I cling to McCarthy as he holds me, my legs jelly.
The room is spinning.
I’m going to puke.
I left Brock after he played one too many stupid jokes on me—and now this?
“Why would you do this?” I whimper. “Make me think you’re dead?”
“The content, man.”
“Don’t fucking talk to her.” McCarthy tucks me protectively to his side.
“This your fucking boyfriend?” Brock asks .
McCarthy’s voice is dangerously flat. “No.”
Mindful of that afternoon’s fight that I still have yet to do damage control for, I dig my nails into McCarthy’s arm, the muscle hard under my fingers. The twitch of his jaw is the only acknowledgement.
“We need to go,” I say, begging weakly.
As much as I’m sure Hannah will hate me for not letting McCarthy loose on my ex and his juvenile friends, I can’t clean up two PR messes today.

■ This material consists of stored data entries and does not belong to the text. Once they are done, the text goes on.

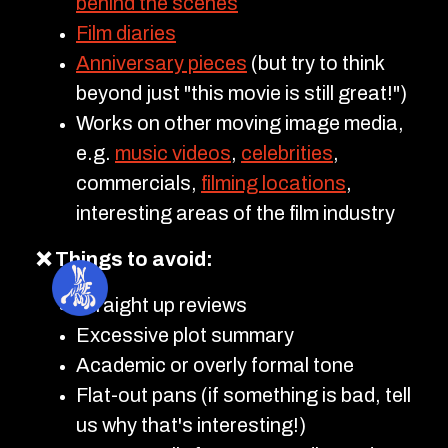
behind the scenes
Film diaries
Anniversary pieces
(but try to think
beyond just "this movie is still great!")
Works on other moving image media,
e.g.
music videos
,
celebrities
,
commercials,
filming locations
,
interesting areas of the film industry
❌ Things to avoid:
Straight up reviews
Excessive plot summary
Academic or overly formal tone
Flat-out pans (if something is bad, tell
us why that's interesting!)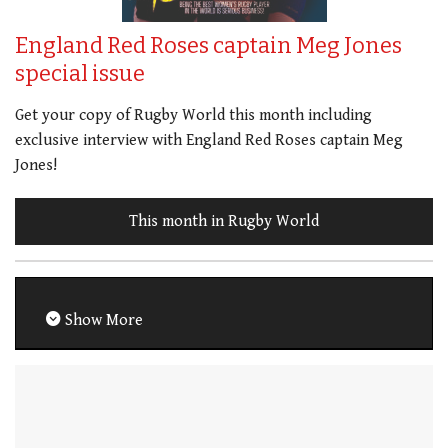
England Red Roses captain Meg Jones
special issue
Get your copy of Rugby World this month including
exclusive interview with England Red Roses captain Meg
Jones!
This month in Rugby World
Show More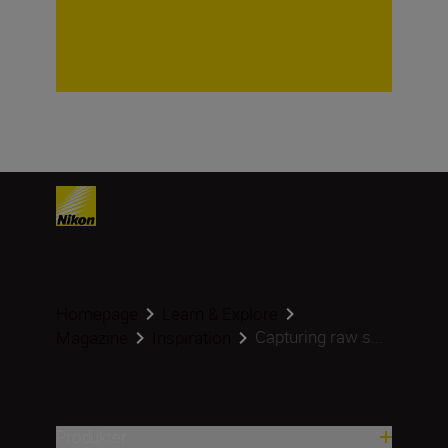
Homepage
Learn & Explore
Capturing raw s...
Magazine
Inspiration
Produkter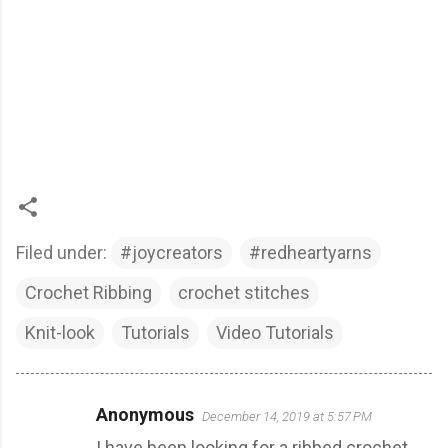
Filed under:
#joycreators
#redheartyarns
Crochet Ribbing
crochet stitches
Knit-look
Tutorials
Video Tutorials
Anonymous
December 14, 2019 at 5:57 PM
C
I have been looking for a ribbed crochet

“Please, McCarthy, just… I can’t.” The tears run down my face. “Please.”
Way back in the history of my mom’s revolving door of boyfriends, one “new dad” with a balding mullet had drunkenly accused twelve-year-old me of using tears to manipulate men.

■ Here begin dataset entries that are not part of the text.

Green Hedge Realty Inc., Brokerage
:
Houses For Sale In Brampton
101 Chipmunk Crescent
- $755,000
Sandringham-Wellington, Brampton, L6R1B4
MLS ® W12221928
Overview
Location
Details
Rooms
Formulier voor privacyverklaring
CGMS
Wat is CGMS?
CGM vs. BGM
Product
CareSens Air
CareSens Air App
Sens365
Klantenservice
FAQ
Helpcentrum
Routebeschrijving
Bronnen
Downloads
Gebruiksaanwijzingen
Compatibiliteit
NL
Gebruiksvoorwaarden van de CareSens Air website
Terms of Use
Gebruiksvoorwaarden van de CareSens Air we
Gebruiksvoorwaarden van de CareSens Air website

Right now, I don’t care if the tears are enough to prompt McCarthy to grab my things and push through the still-snickering crowd of people I had thought were my friends, had thought were my family.
I take a shuddering gasp of cold, wet air when we’re out into the drizzly evening.
My legs finally working, I pry his hands off me and rush to the car, Truman loping after me.
I need to put on his raincoat. I don’t want his long hair to mat, except I can’t get the stupid electronic key to work and I don’t know where my umbrella is and my freaking ex-fiancé is alive, not dead.
A large hand encases mine, takes the key, and unlocks the door.
“Thanks,” I mumble, teeth chattering and snot running down my face. “I’ll, um, take you back to the office.”
“Jenna… ”
“I need to figure out what to do about that fight.”
“I’ll call a driver.”
“No, I need to get the hell out of here. If I can just get the key in the fucking—” Finally, the car starts.
“Jenna, what…”
Is that pity on his face?
No. He’s just gearing up to mock me.
“Just fuck off, McCarthy.”
His face is stone at the venom in my voice.
“We’re not friends,” I say. “I don’t fucking like you. I tolerate you, because that’s my job . I don’t want to listen to any more of your shit today, understand? It was already going to be a terrible day, and you made it unbearable.”
“Message received.”
My shoulders are so tight I think my spine is going to snap.
Numbly, I grip the steering wheel.
McCarthy’s seat belt clicks.
He’s judging me from the back seat—judging my relationships, my poor taste in men, my failure at managing his PR.
It suddenly hits me as I’m trying to navigate through the pouring Seattle rain through rush-hour traffic—I’m not getting my eighty thousand dollars back.
Which freaking sucks because I am definitely losing my job.